Ibón Gutiérrez

Personal information
- Full name: Ibón Gutiérrez Fernández
- Date of birth: 10 July 1984 (age 40)
- Place of birth: Bilbao, Spain
- Height: 1.75 m (5 ft 9 in)
- Position(s): Defensive midfielder

Youth career
- 1996–1997: Danok Bat
- 1997–2002: Athletic Bilbao

Senior career*
- Years: Team / Apps / (Gls)
- 2002–2003: Basconia / 36 / (0)
- 2003–2005: Bilbao Athletic / 62 / (2)
- 2005–2006: Athletic Bilbao / 6 / (0)
- 2006: → Numancia (loan) / 10 / (0)
- 2006–2008: Castellón / 38 / (0)
- 2008–2009: Albacete / 20 / (0)
- 2009–2010: Alicante / 30 / (1)
- 2010–2011: Alavés / 21 / (0)
- 2011–2013: Sestao / 42 / (0)
- 2013–2015: Sant Andreu / 70 / (2)
- 2015–2016: Badalona / 25 / (0)
- 2016–2017: Palencia / 30 / (1)
- 2018–2019: San Pedro / 27 / (0)
- Total:  / 417 / (6)

= Ibón Gutiérrez =

Spanish footballer

Ibón Gutiérrez Fernández (born 10 July 1984) is a Spanish former professional footballer who played as a defensive midfielder.

==Club career==
Gutiérrez was born in Bilbao, Biscay. A product of Athletic Bilbao's prolific youth ranks, he appeared in six first-team matches during 2005–06 (five complete), the first coming on 27 August 2005 in a 3–0 home win against neighbours Real Sociedad. However, he finished the campaign in the Segunda División, loaned to CD Numancia.

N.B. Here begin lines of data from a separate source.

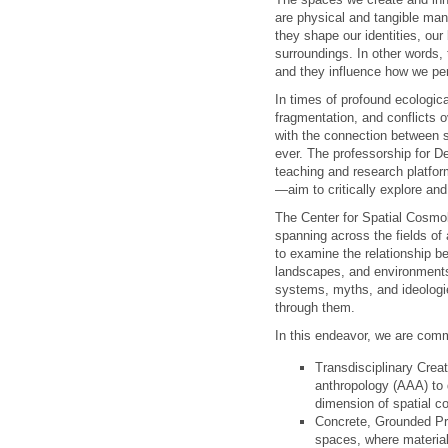
are physical and tangible mani
they shape our identities, our
surroundings. In other words,
and they influence how we per
In times of profound ecologica
fragmentation, and conflicts o
with the connection between 
ever. The professorship for D
teaching and research platfo
—aim to critically explore and
The Center for Spatial Cosmol
spanning across the fields of 
to examine the relationship b
landscapes, and environments
systems, myths, and ideologi
through them.
In this endeavor, we are comm
Transdisciplinary Creat
anthropology (AAA) to d
dimension of spatial c
Concrete, Grounded Pra
spaces, where material 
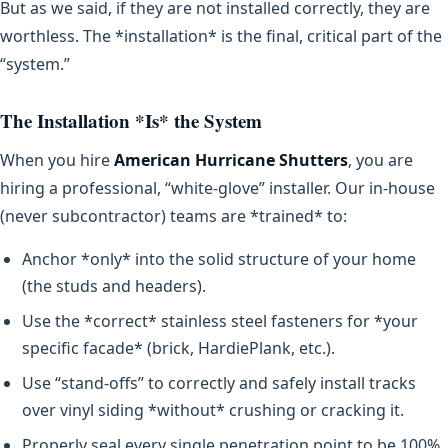
But as we said, if they are not installed correctly, they are
worthless. The *installation* is the final, critical part of the
“system.”
The Installation *Is* the System
When you hire
American Hurricane Shutters
, you are
hiring a professional, “white-glove” installer. Our in-house
(never subcontractor) teams are *trained* to:
Anchor *only* into the solid structure of your home
(the studs and headers).
Use the *correct* stainless steel fasteners for *your
specific facade* (brick, HardiePlank, etc.).
Use “stand-offs” to correctly and safely install tracks
over vinyl siding *without* crushing or cracking it.
Properly seal every single penetration point to be 100%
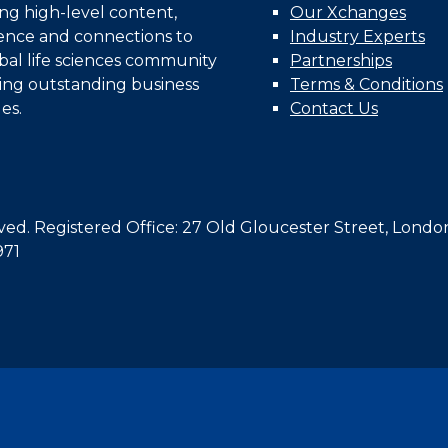
ing high-level content,
Our Xchanges
gence and connections to
Industry Experts
bal life sciences community
Partnerships
ing outstanding business
Terms & Conditions
es.
Contact Us
d. Registered Office: 27 Old Gloucester Street, Londo
971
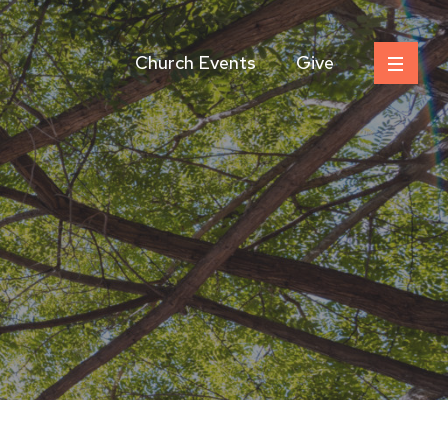
Church Events
Give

Subsequently, Gutiérrez played two seasons in the same level, appearing regularly for CD Castellón after which he left for another club in that tier, Albacete Balompié. In the summer of 2009 he dropped down to Segunda División B, joining recently-relegated Alicante CF, and continued to compete there the following years in representation of a hosts of teams.